Bounding boxes with keypoints:
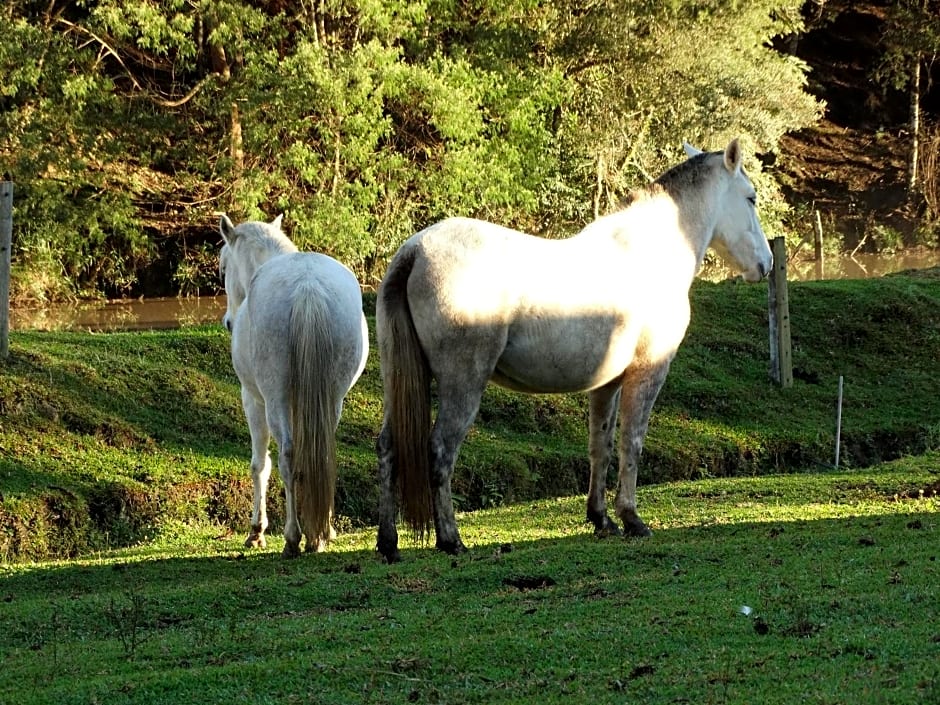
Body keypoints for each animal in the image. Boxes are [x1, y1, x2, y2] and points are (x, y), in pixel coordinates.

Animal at [218, 213, 370, 556]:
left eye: (222, 267)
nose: (229, 322)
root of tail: (307, 286)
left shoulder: (253, 400)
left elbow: (260, 464)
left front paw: (256, 531)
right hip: (332, 398)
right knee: (323, 451)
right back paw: (321, 533)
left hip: (274, 399)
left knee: (286, 455)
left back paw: (293, 537)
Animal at [372, 138, 772, 560]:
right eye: (751, 198)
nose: (765, 263)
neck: (648, 254)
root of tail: (415, 250)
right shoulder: (648, 371)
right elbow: (632, 443)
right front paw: (632, 519)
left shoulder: (607, 383)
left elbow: (601, 445)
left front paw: (601, 518)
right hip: (462, 384)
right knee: (440, 450)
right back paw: (450, 539)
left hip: (400, 381)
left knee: (388, 447)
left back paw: (389, 542)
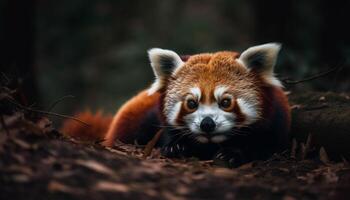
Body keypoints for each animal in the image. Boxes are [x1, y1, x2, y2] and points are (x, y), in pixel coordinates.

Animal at [62, 43, 290, 166]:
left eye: (226, 102)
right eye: (191, 103)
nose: (207, 124)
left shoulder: (276, 122)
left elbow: (262, 145)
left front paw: (233, 153)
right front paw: (175, 147)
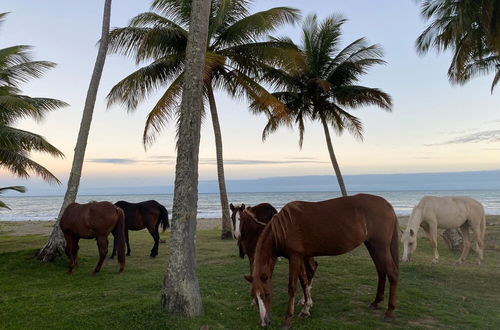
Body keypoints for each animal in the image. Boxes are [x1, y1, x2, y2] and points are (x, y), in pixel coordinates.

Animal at [244, 193, 400, 328]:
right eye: (255, 297)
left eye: (267, 294)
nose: (264, 322)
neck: (283, 229)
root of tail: (387, 204)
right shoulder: (300, 257)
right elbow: (304, 282)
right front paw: (305, 309)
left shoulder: (295, 257)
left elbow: (292, 287)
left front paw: (288, 320)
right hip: (372, 245)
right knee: (381, 271)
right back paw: (376, 302)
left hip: (381, 246)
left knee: (392, 273)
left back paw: (390, 312)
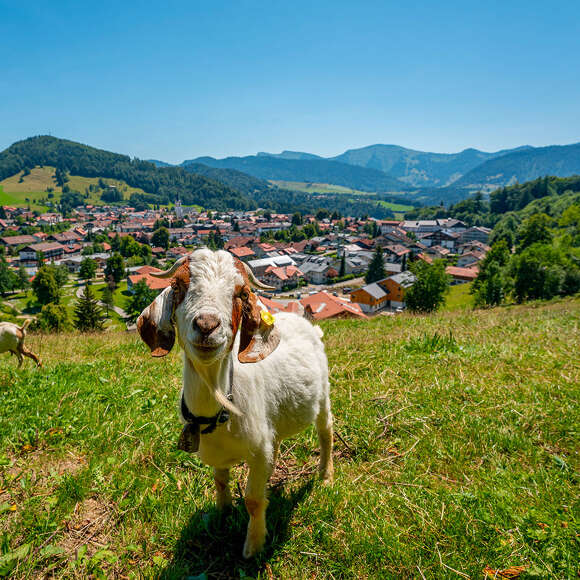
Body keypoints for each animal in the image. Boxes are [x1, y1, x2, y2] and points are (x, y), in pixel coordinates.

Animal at [137, 248, 336, 556]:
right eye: (177, 286)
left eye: (241, 293)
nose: (207, 325)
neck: (220, 406)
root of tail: (305, 323)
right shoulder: (223, 452)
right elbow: (220, 481)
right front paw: (223, 513)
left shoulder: (258, 452)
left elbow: (254, 500)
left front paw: (254, 545)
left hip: (323, 395)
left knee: (326, 431)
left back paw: (325, 476)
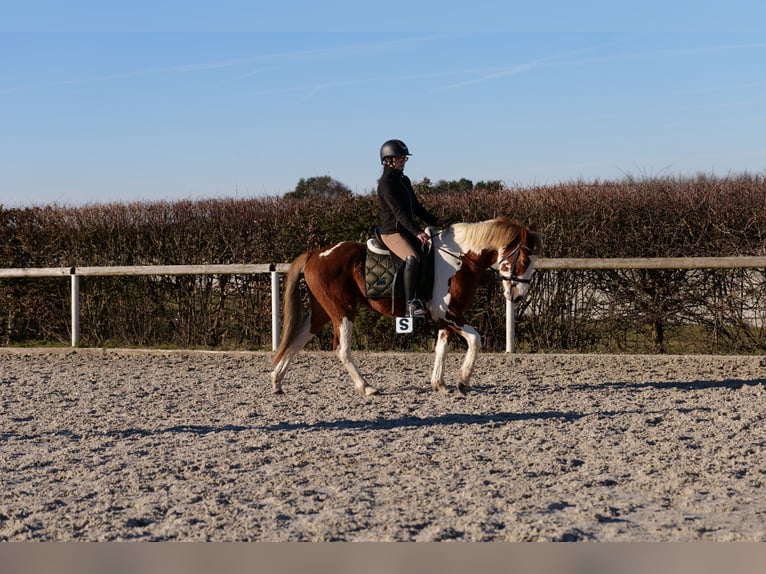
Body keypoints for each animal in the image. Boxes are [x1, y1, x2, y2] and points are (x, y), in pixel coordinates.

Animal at [272, 218, 544, 398]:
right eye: (524, 260)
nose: (519, 295)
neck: (460, 260)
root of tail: (315, 254)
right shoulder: (448, 314)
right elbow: (476, 340)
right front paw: (463, 381)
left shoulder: (447, 317)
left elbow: (441, 348)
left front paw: (440, 384)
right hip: (342, 311)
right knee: (341, 349)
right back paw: (365, 387)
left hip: (321, 312)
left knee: (297, 340)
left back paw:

• **TASK BRIEF**
When pictures appear among the entries, skip them and copy all remaining text precisely.

• **ANSWER TO THE EXERCISE**
Body keypoints for each animal in the image. Boxes are [x1, y1, x2, y2] and points are (x, y), in pixel coordinates.

Animal at [218, 213, 370, 556]:
left eye: (222, 267)
nose: (229, 322)
root of tail: (307, 286)
left shoulder: (253, 400)
left elbow: (260, 464)
left front paw: (256, 531)
right hip: (332, 398)
right knee: (323, 451)
right back paw: (321, 533)
left hip: (274, 399)
left knee: (286, 455)
left back paw: (293, 537)
Animal at [372, 138, 772, 560]:
right eye: (751, 198)
nose: (765, 263)
neck: (648, 254)
root of tail: (415, 250)
right shoulder: (648, 371)
right elbow: (632, 443)
right front paw: (632, 519)
left shoulder: (607, 383)
left elbow: (601, 445)
left front paw: (601, 518)
right hip: (462, 384)
right knee: (440, 450)
right back paw: (450, 539)
left hip: (400, 381)
left knee: (388, 447)
left back paw: (389, 542)
Body keypoints for each animal in the image. Boxes are [x1, y1, x2, y2] and points are (x, y), in pixel coordinates.

Animal at [62, 43, 290, 166]:
left eye: (226, 102)
right eye: (191, 103)
nose: (207, 124)
left shoulder: (276, 122)
left elbow: (262, 145)
left front paw: (233, 153)
right front paw: (175, 147)
Body keypoints for each animal in the image. Boxes are [x1, y1, x2, y2] and points are (x, y), in pixel coordinates.

Animal at [244, 193, 400, 328]:
right eye: (255, 297)
left eye: (267, 294)
nose: (264, 322)
neck: (283, 229)
root of tail: (387, 204)
right shoulder: (300, 257)
right elbow: (304, 282)
right front paw: (305, 309)
left shoulder: (295, 257)
left elbow: (292, 287)
left front paw: (288, 320)
right hip: (372, 245)
right knee: (381, 271)
right back paw: (376, 302)
left hip: (381, 246)
left knee: (392, 273)
left back paw: (390, 312)
Body keypoints for each animal in the image. Boxes are [x1, y1, x2, y2] and points are (x, y), in pixel coordinates.

Animal at [137, 248, 336, 556]:
right eye: (177, 286)
left eye: (241, 293)
nose: (207, 325)
neck: (220, 406)
root of tail: (305, 323)
right shoulder: (223, 452)
right elbow: (220, 481)
right front paw: (223, 513)
left shoulder: (258, 452)
left elbow: (254, 500)
left front paw: (254, 545)
left hip: (323, 395)
left knee: (326, 431)
left back paw: (325, 476)
Body keypoints for each animal in the image. Boxes are [x1, y1, x2, y2] and points are (x, y), in pixel coordinates.

Animal at [272, 218, 544, 398]:
right eye: (524, 260)
nose: (519, 295)
neck: (460, 260)
root of tail: (315, 254)
right shoulder: (448, 314)
right elbow: (476, 340)
right front paw: (463, 381)
left shoulder: (447, 317)
left elbow: (441, 348)
left front paw: (440, 384)
right hip: (342, 311)
right knee: (341, 349)
right back paw: (365, 387)
left hip: (321, 312)
left knee: (297, 340)
left back paw:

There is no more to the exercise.